# GOAL:
Count the lines in the items below that contain the string "instances", and reply with only that number.

# DATA LISTING:

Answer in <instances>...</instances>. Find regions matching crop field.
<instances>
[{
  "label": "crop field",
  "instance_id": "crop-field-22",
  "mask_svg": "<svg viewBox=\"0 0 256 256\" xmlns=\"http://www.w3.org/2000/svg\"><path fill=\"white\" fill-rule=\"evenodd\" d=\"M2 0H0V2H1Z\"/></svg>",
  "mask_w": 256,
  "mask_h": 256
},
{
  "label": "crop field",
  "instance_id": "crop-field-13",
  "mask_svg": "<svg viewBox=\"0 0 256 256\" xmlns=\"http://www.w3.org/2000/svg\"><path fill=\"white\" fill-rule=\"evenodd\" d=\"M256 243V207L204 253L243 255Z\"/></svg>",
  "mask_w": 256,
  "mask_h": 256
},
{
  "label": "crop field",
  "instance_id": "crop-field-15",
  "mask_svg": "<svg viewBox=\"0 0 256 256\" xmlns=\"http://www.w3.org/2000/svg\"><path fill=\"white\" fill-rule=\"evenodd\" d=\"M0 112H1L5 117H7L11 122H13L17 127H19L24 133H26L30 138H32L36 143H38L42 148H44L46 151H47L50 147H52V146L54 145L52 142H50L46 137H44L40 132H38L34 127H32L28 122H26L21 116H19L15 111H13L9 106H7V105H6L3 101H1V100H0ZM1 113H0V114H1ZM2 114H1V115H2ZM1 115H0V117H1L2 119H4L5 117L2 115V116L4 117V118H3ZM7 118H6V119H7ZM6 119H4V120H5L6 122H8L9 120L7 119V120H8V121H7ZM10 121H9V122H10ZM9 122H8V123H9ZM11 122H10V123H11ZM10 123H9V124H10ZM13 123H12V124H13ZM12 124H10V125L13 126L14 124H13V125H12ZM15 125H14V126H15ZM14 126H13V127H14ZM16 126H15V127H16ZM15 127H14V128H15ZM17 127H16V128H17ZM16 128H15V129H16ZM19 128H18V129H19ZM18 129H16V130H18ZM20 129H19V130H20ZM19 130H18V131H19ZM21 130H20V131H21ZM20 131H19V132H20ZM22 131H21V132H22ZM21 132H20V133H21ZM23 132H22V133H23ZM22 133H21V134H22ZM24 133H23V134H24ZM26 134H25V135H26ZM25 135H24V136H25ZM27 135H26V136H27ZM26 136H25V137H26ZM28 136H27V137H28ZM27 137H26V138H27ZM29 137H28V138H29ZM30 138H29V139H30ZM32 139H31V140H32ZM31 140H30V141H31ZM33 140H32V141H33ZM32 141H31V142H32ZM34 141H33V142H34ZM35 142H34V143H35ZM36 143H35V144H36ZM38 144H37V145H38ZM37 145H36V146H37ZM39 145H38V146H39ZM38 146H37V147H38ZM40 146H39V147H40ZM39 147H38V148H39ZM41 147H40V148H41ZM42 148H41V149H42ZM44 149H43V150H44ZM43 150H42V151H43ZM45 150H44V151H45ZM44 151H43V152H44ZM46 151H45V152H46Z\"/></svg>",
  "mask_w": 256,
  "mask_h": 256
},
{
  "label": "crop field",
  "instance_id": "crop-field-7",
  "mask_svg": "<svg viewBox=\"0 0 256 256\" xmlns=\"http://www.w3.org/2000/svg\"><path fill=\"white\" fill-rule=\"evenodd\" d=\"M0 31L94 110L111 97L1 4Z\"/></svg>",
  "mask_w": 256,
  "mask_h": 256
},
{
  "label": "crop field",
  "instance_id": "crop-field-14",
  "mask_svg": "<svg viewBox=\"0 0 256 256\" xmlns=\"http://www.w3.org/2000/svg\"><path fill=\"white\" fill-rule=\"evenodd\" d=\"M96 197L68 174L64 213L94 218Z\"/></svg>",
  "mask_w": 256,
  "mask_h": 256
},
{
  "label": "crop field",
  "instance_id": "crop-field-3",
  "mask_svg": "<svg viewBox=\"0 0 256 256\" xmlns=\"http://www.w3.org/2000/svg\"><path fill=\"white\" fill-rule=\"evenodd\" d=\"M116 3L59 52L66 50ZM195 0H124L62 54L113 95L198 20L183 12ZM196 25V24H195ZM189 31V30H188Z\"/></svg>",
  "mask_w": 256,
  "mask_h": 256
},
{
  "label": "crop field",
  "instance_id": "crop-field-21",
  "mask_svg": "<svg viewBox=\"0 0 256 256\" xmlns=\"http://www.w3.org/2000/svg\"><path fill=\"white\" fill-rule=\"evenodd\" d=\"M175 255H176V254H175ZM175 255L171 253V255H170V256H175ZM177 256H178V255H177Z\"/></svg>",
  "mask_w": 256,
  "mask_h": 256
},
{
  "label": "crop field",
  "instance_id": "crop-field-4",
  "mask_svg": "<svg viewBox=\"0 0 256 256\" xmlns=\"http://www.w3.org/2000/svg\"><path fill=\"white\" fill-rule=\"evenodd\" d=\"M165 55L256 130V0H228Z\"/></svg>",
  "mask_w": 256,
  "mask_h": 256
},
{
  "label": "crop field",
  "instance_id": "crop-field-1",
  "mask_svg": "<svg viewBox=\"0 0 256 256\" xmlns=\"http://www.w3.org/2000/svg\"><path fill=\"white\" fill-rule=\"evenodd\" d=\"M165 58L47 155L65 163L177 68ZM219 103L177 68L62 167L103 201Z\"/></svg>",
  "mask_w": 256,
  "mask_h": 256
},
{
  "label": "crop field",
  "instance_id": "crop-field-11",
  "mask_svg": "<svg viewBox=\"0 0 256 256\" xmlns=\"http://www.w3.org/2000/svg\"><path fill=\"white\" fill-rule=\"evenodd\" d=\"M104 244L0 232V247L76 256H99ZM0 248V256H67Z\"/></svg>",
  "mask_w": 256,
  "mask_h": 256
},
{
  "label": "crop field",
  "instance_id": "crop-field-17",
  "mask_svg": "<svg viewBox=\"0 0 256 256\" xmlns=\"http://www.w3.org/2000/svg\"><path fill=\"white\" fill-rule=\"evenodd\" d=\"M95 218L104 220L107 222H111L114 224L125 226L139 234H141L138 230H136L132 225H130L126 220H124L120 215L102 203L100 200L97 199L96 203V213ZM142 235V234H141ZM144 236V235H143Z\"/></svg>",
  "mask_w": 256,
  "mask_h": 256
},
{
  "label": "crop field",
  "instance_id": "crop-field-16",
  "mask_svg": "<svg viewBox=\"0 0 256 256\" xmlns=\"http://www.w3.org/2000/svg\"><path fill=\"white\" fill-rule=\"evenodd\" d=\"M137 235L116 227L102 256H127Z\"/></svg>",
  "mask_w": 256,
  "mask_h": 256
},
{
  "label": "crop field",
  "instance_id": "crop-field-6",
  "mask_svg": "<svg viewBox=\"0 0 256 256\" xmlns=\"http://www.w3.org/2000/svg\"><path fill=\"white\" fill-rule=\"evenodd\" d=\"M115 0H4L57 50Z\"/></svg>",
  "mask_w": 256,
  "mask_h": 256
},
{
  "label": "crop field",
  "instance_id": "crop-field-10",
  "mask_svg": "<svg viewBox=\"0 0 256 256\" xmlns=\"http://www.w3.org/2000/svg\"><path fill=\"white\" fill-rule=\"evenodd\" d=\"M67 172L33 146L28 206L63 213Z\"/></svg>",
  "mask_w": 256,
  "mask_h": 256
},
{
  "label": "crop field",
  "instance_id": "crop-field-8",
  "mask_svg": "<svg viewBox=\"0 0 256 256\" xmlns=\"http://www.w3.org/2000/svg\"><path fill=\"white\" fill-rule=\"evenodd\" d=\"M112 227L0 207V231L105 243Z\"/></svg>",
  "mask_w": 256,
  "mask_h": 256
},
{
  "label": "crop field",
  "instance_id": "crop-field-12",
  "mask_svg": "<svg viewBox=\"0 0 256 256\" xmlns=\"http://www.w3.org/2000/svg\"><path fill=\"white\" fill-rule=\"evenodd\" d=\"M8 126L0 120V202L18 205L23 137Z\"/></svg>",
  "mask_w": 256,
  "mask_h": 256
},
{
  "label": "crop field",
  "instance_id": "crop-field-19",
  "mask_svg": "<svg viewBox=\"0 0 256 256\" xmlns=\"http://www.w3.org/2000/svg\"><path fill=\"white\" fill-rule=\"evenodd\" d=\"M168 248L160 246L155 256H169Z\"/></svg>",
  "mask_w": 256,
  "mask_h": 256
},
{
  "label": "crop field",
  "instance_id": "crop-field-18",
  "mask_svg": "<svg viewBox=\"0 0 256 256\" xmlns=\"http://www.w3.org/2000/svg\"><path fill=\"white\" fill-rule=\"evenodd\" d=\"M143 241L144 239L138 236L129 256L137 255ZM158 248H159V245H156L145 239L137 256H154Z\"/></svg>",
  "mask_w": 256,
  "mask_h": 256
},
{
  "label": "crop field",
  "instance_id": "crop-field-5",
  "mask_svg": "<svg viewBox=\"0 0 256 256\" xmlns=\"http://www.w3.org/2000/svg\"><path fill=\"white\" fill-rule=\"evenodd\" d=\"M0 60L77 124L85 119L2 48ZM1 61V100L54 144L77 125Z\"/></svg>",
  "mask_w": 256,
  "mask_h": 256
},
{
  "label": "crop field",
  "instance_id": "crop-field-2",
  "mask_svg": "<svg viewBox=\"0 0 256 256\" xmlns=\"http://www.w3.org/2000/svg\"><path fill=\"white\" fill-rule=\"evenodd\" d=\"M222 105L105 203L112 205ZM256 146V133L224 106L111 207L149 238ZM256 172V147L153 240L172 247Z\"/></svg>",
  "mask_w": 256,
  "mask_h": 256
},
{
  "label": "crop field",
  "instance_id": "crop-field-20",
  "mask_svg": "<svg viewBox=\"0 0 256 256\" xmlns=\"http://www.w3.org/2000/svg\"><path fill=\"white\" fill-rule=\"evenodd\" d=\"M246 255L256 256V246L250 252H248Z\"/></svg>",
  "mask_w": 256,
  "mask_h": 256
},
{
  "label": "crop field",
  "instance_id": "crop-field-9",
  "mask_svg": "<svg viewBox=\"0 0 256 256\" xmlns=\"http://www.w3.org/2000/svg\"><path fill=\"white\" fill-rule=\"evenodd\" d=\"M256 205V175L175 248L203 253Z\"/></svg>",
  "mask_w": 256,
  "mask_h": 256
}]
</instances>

# SOLUTION:
3